Today we are sharing our top 7 tips for how to fight fairly so that problems can be solved and feelings can be spared instead of getting ugly.

  1. Identify your fighting style. It is important to know how you tend to fight and to recognize the fighting style of other people in your life so you can understand why people react the way they do. Knowing how you fight is the first step in figuring out how to fight more fairly. If you recognize that you tend to explode and yell a lot maybe you can find ways to control your anger or maybe you need to address things sooner instead of letting them build up until you can’t take it anymore. Or if you know you tend to shut down and walk away to cool down you can make that clear to others so they know you aren’t being rude or ignoring them. Being self aware is so important in learning to fight fairly. 
  2. Breathing and solitude. In the heat of an argument people can say things they don’t mean and it can escalate very quickly. Sometimes it is good to step away for a minute or two to breathe deeply, be quiet, cool down, and think about why the disagreement is happening. When you are relaxed it is easier to think clearly. Once you calm down it is easier to walk back to the person and figure things out with level heads. 
  3. Focus on the issue, not the person. A lot of times in arguments we attack the other person’s character or personality. We focus on what they did wrong instead of looking at the problem. The other person--whether they are a coworker, a spouse, a boss, or a client--they are not the enemy. Both parties need to work together as a team to overcome the problem instead of pointing fingers and blaming each other. Picture yourself and the other party on the same side fighting against a problem instead of seeing it as your side against their side. 
  4. Avoid sarcasm and generalizations. These two things make fighting fairly difficult. You should avoid saying things like “you always” or “you never”, these generalizations add fuel to the fire because they are almost never true. Sarcasm is another thing that is toxic in a relationship. Taking sarcastic shots at the other person does not help overcome the problem. It just causes hurt feelings. 

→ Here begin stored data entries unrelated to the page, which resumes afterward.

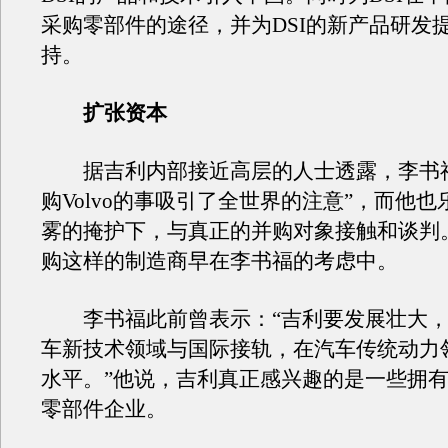
采购零部件的途径，并为DSI的新产品研发
持。
扩张资本
据吉利内部接近高层的人士透露，李书福
购Volvo的事吸引了全世界的注意”，而他
雾的掩护下，与真正的并购对象接触和谈判
购这样的制造商早在李书福的考虑中。
李书福此前曾表示：“吉利要发展壮大，
车新技术领域与国际接轨，在汽车传统动力
水平。”他说，吉利真正感兴趣的是一些拥
零部件企业。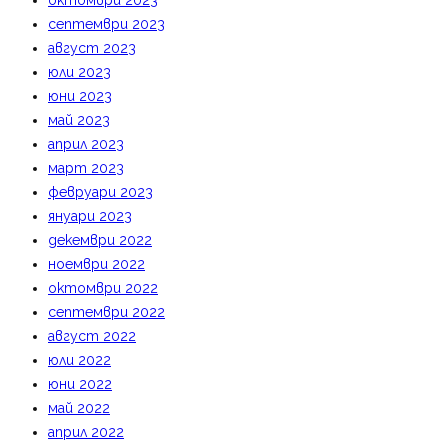
октомври 2023
септември 2023
август 2023
юли 2023
юни 2023
май 2023
април 2023
март 2023
февруари 2023
януари 2023
декември 2022
ноември 2022
октомври 2022
септември 2022
август 2022
юли 2022
юни 2022
май 2022
април 2022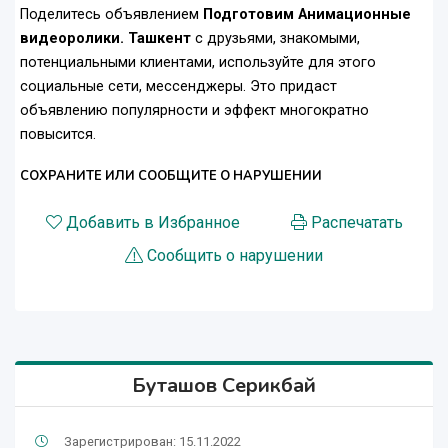
Поделитесь объявлением
Подготовим Анимационные
видеоролики. Ташкент
с друзьями, знакомыми,
потенциальными клиентами, используйте для этого
социальные сети, мессенджеры. Это придаст
объявлению популярности и эффект многократно
повысится.
СОХРАНИТЕ ИЛИ СООБЩИТЕ О НАРУШЕНИИ
Добавить в Избранное
Распечатать
Сообщить о нарушении
Буташов Серикбай
Зарегистрирован: 15.11.2022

  5. Don’t focus on being right, focus on being kind. No matter who you are arguing with it is important to remember the goal is to solve the problem and in a way that makes both parties feel good. It’s not about being right. You have to be empathetic and compassionate towards the other person in order to understand where they are coming from and how to resolve things. 
  6. Don’t focus on what the other person does, but how they make you feel. When you disagree or argue with someone try to think about how you are feeling and why you are feeling that way instead of making it about the other person. If you just tell the other person, hey what you’re doing is wrong, it’s hard to find a solution and it is easy for the other person just to say they are not doing anything wrong. When you are able to identify the way you are feeling because of what they are doing it can be easier to fix. It also makes it less like an attack on the other person because you are making it about how you are feeling. 
  7. Don’t bring other people into the argument who don’t belong there. One thing that can really make the other person feel attacked is bringing other people into an argument between the two of you. For example, if you are in an argument with your spouse and you say “so and so feels the same way about you too” or “so and so thinks you do that too”. It’s not productive in finding a solution and it’s just going to cause hurt feelings between others.